幕末の激動を駆け抜け、新選組の局長として歴史に名を刻んだ近藤勇。農民出身でありながら、その剣の腕とカリスマ性で幕臣にまで登り詰めた彼の生き様は、現代でも多くの人を惹きつけてやみません。

今回は、彼が歩んだ道と、最期の地となった「板橋」での出来事、そして彼が遺した歴史的な重みについて紐解いていきます。
農民から武士へ:近藤勇という男の軌跡

近藤勇(1834-1868)は、武蔵国多摩郡(現:調布市)の農家に生まれました。幼少期より剣術を志し、天然理心流の道場「試衛館」を継承。身分制度が厳格な江戸時代において、農民という出自を乗り越え、実力のみで幕臣(旗本)にまで登り詰めたその姿勢は、まさに立身出世の象徴でした。
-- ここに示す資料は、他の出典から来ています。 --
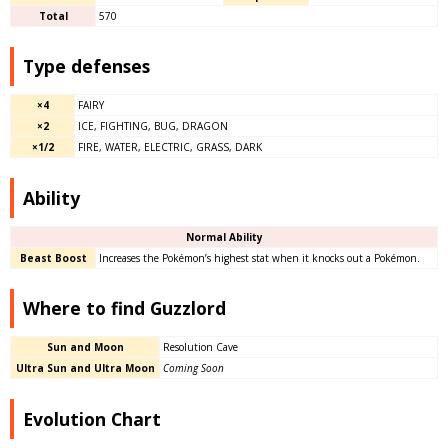
Total
570
Type defenses
×4
FAIRY
×2
ICE, FIGHTING, BUG, DRAGON
×1/2
FIRE, WATER, ELECTRIC, GRASS, DARK
Ability
Normal Ability
Beast Boost
Increases the Pokémon’s highest stat when it knocks out a Pokémon.
Where to find Guzzlord
Sun and Moon
Resolution Cave
Ultra Sun and Ultra Moon
Coming Soon
Evolution Chart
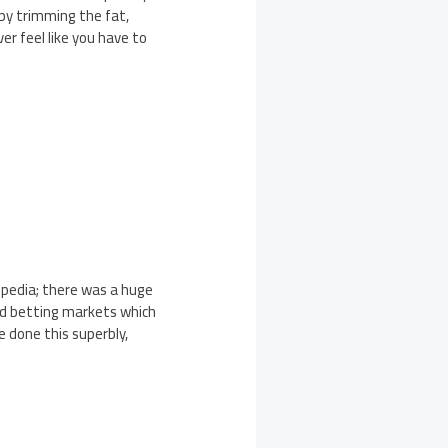
eby trimming the fat,
ver feel like you have to
pedia; there was a huge
nd betting markets which
 done this superbly,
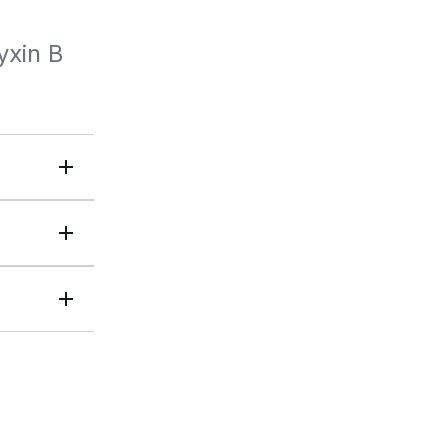
yxin B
- 新選組の誕生: 浪士組への参加を経て京都へ上り、会津藩預かりとして「新選組」を率いた彼は、常に幕府への絶対的な忠誠を貫きました。
- 土方歳三との絆: 天然理心流の仲間であり、副長として彼を支えた土方歳三との固い絆は、新選組という組織を存続させるための最大の支柱でした。
流山での捕縛と板橋への連行

1868年(慶応4年)、鳥羽・伏見の戦い以降、新政府軍に追われる身となった近藤は、千葉県流山市に潜伏します。
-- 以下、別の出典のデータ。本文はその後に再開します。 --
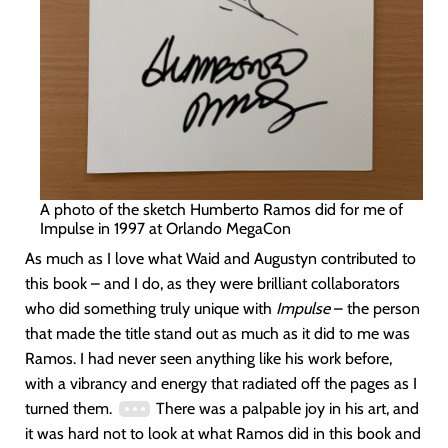
A photo of the sketch Humberto Ramos did for me of
Impulse in 1997 at Orlando MegaCon
As much as I love what Waid and Augustyn contributed to
this book – and I do, as they were brilliant collaborators
who did something truly unique with
Impulse
– the person
that made the title stand out as much as it did to me was
Ramos. I had never seen anything like his work before,
with a vibrancy and energy that radiated off the pages as I
turned them.
There was a palpable joy in his art, and
it was hard not to look at what Ramos did in this book and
- 偽名の露呈: 近藤は「大久保大和(おおくぼやまと)」という偽名を名乗っていましたが、新政府軍の中にいた元新選組隊士の加納鷲雄らに正体を見破られ、捕縛されました。
- 板橋へ: 捕らえられた近藤は、新政府軍の総督府があった板橋宿へ連行されます。ここで連日取り調べを受けました。


板橋刑場での最期:武士として、罪人として


慶応4年4月25日、近藤勇は板橋刑場で斬首刑に処されました。享年35(満34歳)。
- なぜ切腹ではなかったのか: 近藤の処遇をめぐり新政府軍内で対立がありましたが、新選組に恨みを持つ土佐藩(谷干城ら)が、坂本龍馬暗殺の犯人と見なして強く主張したことで、武士としての切腹も許されず、罪人としての「斬首」が決定しました。
- 最期の態度: 処刑に際して、彼は取り乱すことなく、周囲の人々に「長い間、お世話になった」と礼を述べたといわれています。最後まで武士の矜持を失わない、毅然とした態度でした。
謎に包まれた「埋葬地」と各地の墓所



処刑後、彼の首は京都の三条河原で晒されましたが、胴体や首のその後の行方は諸説あり、今も確かなことはわかっていません。そのため、日本各地に彼を偲ぶ供養塔や墓所が存在します。
| 墓所・史跡名 | 特徴・解説 |
| 近藤勇と新選組隊士供養塔(北区滝野川) | 処刑場の近隣にあり、永倉新八が建立。ファンの聖地。 |
| 龍源寺(三鷹市) | 生誕地(調布市)に近い菩提寺。辞世の句碑がある。 |
| 天寧寺(福島県会津若松市) | 土方歳三が遺体の一部を葬ったとされる、ゆかりの深い地。 |
| 法蔵寺(愛知県岡崎市) | 近藤勇の首塚があるとされる。 |
歴史の証言者:永倉新八の功績

近藤勇の死後、彼らの生き様を後世に伝えた人物が、新選組二番隊組長・永倉新八です。
- 『新撰組顛末記』: 生き残った永倉が、晩年に自身の記憶を元に語った回想録です。これがあるおかげで、私たちは池田屋事件や隊の内部事情など、新選組の真実を詳細に知ることができます。
- 剣と記憶: 多くの隊士が戦乱で命を落とす中、明治以降も生き抜いた彼は、まさに新選組という物語の「生き証人」でした。
まとめ
板橋駅周辺を訪れると、かつてこの地で幕府への忠義を貫き、潔く散っていった一人の武士の気配を感じることができます。彼を「敗者」と見るか、それとも「時代に抗った英雄」と見るか――。
板橋の史跡を巡ることは、単なる観光ではなく、激動の時代を生きた人々の「美学」に触れる旅になるはずです。